Find the line with "66: (661, 117, 0.44)" in the entries below, then output every line from it down to the line with "87: (640, 65, 0.50)", exactly and with no pictures.

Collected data
>>>>>

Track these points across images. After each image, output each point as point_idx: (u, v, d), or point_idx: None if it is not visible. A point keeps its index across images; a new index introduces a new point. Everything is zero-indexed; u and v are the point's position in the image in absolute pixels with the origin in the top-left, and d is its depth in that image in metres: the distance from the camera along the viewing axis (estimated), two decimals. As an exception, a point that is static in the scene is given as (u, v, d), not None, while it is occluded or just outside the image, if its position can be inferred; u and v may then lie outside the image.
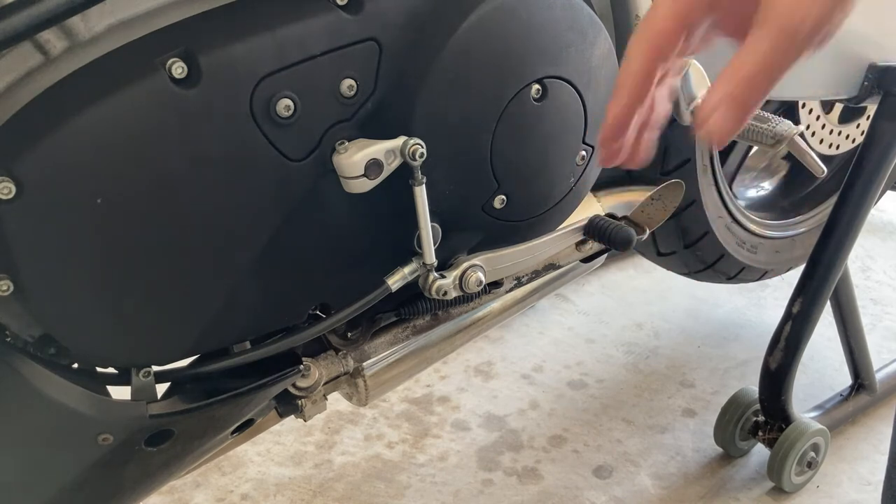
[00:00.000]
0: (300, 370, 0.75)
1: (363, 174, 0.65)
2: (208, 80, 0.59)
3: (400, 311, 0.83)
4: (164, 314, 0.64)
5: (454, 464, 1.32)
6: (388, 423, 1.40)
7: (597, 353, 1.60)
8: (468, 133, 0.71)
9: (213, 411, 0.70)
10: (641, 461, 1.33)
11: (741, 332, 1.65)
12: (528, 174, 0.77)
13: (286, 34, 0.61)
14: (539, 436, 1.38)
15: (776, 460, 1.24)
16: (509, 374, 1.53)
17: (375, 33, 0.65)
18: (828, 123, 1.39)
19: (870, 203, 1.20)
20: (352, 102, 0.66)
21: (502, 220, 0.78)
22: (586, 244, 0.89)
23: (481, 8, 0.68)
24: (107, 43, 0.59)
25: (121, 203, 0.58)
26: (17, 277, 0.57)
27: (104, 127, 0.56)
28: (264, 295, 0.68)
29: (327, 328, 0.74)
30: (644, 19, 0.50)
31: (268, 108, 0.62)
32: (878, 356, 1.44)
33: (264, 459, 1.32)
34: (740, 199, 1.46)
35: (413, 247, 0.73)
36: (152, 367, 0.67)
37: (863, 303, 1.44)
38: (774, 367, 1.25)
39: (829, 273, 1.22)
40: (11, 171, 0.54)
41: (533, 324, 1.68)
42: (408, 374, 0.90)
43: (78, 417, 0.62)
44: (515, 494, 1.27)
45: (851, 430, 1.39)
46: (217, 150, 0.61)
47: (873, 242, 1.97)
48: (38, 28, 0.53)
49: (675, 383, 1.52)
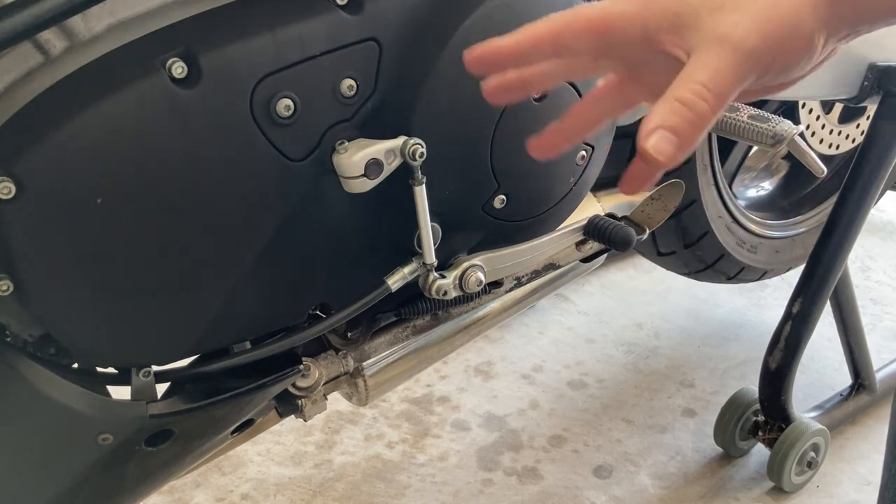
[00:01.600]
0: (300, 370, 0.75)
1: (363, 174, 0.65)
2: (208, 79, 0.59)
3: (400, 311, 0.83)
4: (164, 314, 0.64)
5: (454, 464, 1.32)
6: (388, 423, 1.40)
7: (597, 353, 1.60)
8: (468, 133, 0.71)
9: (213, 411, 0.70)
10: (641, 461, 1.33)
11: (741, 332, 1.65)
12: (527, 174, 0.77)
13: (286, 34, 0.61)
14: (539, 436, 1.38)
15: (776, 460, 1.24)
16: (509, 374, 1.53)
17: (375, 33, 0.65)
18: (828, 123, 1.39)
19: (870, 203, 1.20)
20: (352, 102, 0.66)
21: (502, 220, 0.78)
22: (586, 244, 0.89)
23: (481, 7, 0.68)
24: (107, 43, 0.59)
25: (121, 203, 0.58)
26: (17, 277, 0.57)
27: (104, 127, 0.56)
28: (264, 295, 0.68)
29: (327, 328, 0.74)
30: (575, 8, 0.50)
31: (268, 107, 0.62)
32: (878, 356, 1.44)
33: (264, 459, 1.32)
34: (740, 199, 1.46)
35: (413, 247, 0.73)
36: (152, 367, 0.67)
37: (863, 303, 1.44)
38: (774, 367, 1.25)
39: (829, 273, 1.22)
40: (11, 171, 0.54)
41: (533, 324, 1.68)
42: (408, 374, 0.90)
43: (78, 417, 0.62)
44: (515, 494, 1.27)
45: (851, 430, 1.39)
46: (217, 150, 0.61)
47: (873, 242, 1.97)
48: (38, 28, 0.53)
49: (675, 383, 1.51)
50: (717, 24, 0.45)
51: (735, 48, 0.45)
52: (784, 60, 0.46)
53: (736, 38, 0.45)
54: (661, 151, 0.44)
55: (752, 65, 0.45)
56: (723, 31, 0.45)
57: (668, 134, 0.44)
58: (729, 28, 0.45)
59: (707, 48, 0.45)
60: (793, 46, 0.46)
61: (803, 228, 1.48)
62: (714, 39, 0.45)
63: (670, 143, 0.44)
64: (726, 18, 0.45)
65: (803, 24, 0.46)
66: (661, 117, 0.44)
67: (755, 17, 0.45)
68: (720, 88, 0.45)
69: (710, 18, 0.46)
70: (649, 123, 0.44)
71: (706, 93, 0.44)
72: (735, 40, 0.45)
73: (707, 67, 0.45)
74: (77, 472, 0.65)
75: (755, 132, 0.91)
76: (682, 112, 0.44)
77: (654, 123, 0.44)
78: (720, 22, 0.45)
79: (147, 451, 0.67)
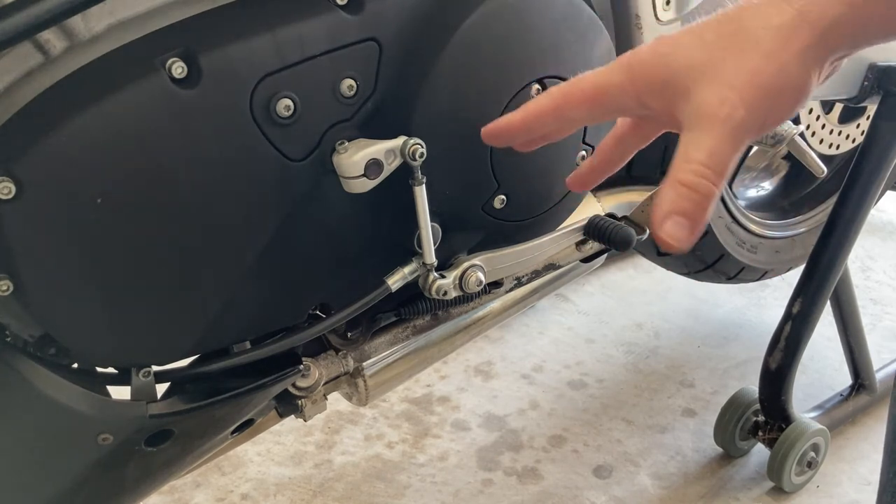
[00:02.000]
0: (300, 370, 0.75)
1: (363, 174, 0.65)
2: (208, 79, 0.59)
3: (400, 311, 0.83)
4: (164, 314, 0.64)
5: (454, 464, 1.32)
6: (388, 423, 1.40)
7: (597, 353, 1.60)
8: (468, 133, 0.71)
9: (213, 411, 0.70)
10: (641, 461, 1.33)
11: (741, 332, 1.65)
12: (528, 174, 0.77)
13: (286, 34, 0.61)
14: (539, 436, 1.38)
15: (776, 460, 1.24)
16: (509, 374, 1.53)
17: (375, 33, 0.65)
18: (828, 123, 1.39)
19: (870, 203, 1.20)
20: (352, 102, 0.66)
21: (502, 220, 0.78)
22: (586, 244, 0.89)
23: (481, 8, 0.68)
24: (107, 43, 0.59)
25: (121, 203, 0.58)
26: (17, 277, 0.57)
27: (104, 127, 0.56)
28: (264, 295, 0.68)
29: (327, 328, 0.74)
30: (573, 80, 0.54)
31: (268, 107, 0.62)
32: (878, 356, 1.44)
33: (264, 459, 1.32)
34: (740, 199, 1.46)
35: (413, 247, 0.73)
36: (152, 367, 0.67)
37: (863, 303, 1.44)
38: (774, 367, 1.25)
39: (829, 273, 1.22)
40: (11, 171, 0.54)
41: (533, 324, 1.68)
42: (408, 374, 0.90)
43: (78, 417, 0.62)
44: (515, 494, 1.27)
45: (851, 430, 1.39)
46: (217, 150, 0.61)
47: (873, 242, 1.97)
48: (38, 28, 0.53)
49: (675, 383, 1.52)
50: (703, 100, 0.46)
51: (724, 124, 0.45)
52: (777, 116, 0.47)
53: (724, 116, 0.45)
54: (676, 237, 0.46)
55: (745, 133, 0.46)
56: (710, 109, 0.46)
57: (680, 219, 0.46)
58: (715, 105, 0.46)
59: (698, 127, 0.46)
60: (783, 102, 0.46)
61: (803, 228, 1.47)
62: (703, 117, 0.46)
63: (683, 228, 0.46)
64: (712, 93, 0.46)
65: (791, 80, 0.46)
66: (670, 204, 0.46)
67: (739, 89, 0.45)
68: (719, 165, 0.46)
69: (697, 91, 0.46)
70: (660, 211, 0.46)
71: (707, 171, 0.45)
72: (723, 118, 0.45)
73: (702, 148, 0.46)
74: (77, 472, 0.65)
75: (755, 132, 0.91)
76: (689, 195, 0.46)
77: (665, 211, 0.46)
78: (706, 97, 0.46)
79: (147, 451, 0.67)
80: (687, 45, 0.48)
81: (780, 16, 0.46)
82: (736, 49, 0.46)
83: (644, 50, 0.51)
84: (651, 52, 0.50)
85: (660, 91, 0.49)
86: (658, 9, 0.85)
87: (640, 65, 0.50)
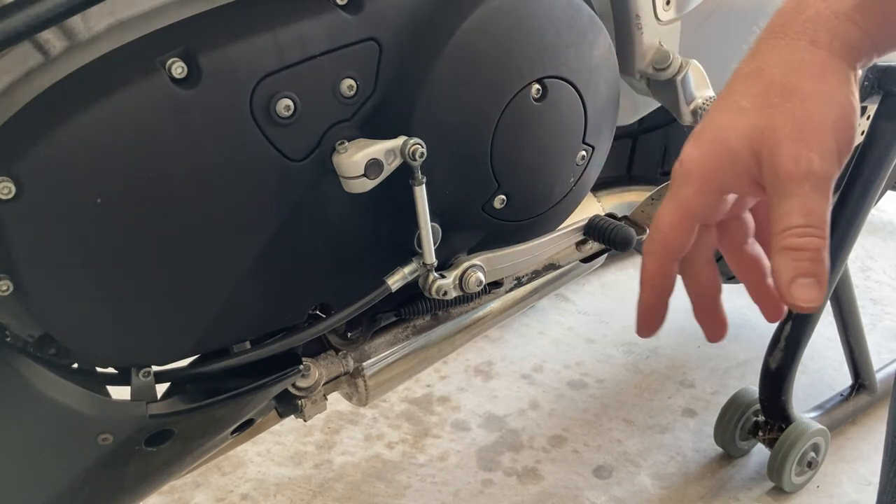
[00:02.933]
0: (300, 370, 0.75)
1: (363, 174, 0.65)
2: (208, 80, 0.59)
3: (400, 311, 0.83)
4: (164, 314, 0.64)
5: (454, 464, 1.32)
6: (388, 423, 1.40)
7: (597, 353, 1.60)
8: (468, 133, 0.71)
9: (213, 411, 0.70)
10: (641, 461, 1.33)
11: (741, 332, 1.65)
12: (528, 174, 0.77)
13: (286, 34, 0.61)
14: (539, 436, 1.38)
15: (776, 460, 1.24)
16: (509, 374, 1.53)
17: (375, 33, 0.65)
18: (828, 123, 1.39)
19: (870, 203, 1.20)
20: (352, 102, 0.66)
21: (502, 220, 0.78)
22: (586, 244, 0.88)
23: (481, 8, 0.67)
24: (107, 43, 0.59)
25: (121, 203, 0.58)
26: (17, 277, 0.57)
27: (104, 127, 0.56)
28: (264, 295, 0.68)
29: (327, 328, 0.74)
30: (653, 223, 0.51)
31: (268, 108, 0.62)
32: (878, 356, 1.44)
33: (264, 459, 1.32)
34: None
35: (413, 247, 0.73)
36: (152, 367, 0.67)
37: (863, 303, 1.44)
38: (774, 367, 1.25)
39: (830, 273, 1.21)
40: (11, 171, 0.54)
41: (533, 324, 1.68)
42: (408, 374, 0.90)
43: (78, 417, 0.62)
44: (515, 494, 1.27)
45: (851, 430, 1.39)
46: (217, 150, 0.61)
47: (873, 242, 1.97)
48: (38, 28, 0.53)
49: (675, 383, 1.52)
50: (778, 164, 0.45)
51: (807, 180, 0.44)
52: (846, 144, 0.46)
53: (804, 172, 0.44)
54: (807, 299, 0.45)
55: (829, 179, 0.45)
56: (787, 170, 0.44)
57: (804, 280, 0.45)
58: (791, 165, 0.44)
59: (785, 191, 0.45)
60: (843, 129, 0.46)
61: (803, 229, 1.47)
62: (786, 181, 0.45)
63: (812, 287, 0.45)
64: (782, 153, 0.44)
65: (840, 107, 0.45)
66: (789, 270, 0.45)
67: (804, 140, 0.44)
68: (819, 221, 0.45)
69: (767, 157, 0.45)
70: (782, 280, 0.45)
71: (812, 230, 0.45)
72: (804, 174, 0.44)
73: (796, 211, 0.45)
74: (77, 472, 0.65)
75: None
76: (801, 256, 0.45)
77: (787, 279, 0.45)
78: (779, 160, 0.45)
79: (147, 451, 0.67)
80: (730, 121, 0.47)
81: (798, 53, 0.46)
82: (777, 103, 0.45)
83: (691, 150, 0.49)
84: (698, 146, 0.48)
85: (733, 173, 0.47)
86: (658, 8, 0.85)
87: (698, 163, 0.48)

<<<<<

### RESULT OF THE EXERCISE:
66: (661, 117, 0.44)
67: (755, 17, 0.45)
68: (720, 88, 0.45)
69: (710, 18, 0.46)
70: (649, 123, 0.44)
71: (706, 93, 0.44)
72: (735, 40, 0.45)
73: (707, 67, 0.45)
74: (77, 472, 0.65)
75: (755, 132, 0.91)
76: (682, 112, 0.44)
77: (654, 123, 0.44)
78: (720, 22, 0.45)
79: (147, 451, 0.67)
[00:02.000]
0: (300, 370, 0.75)
1: (363, 174, 0.65)
2: (208, 79, 0.59)
3: (400, 311, 0.83)
4: (164, 314, 0.64)
5: (454, 464, 1.32)
6: (388, 423, 1.40)
7: (597, 353, 1.60)
8: (468, 133, 0.71)
9: (213, 411, 0.70)
10: (641, 461, 1.33)
11: (741, 332, 1.65)
12: (528, 174, 0.77)
13: (286, 34, 0.61)
14: (539, 436, 1.38)
15: (776, 460, 1.24)
16: (509, 374, 1.53)
17: (375, 33, 0.65)
18: (828, 123, 1.39)
19: (870, 203, 1.20)
20: (352, 102, 0.66)
21: (502, 220, 0.78)
22: (586, 244, 0.89)
23: (481, 8, 0.68)
24: (107, 43, 0.59)
25: (121, 203, 0.58)
26: (17, 277, 0.57)
27: (104, 127, 0.56)
28: (264, 295, 0.68)
29: (327, 328, 0.74)
30: (573, 80, 0.54)
31: (268, 107, 0.62)
32: (878, 356, 1.44)
33: (264, 459, 1.32)
34: (740, 199, 1.46)
35: (413, 247, 0.73)
36: (152, 367, 0.67)
37: (863, 303, 1.44)
38: (774, 367, 1.25)
39: (829, 273, 1.22)
40: (11, 171, 0.54)
41: (533, 324, 1.68)
42: (408, 374, 0.90)
43: (78, 417, 0.62)
44: (515, 494, 1.27)
45: (851, 430, 1.39)
46: (217, 150, 0.61)
47: (873, 242, 1.97)
48: (38, 28, 0.53)
49: (675, 383, 1.52)
50: (703, 100, 0.46)
51: (724, 124, 0.45)
52: (777, 116, 0.47)
53: (724, 116, 0.45)
54: (676, 237, 0.46)
55: (745, 133, 0.46)
56: (710, 109, 0.46)
57: (680, 219, 0.46)
58: (715, 105, 0.46)
59: (698, 127, 0.46)
60: (783, 102, 0.46)
61: (803, 228, 1.47)
62: (703, 117, 0.46)
63: (683, 228, 0.46)
64: (712, 93, 0.46)
65: (791, 80, 0.46)
66: (670, 204, 0.46)
67: (739, 89, 0.45)
68: (719, 165, 0.46)
69: (697, 91, 0.46)
70: (660, 211, 0.46)
71: (707, 171, 0.45)
72: (723, 118, 0.45)
73: (702, 148, 0.46)
74: (77, 472, 0.65)
75: (755, 132, 0.91)
76: (689, 195, 0.46)
77: (665, 211, 0.46)
78: (706, 97, 0.46)
79: (147, 451, 0.67)
80: (687, 45, 0.48)
81: (780, 16, 0.46)
82: (736, 49, 0.46)
83: (644, 50, 0.51)
84: (651, 52, 0.50)
85: (660, 91, 0.49)
86: (658, 9, 0.85)
87: (640, 65, 0.50)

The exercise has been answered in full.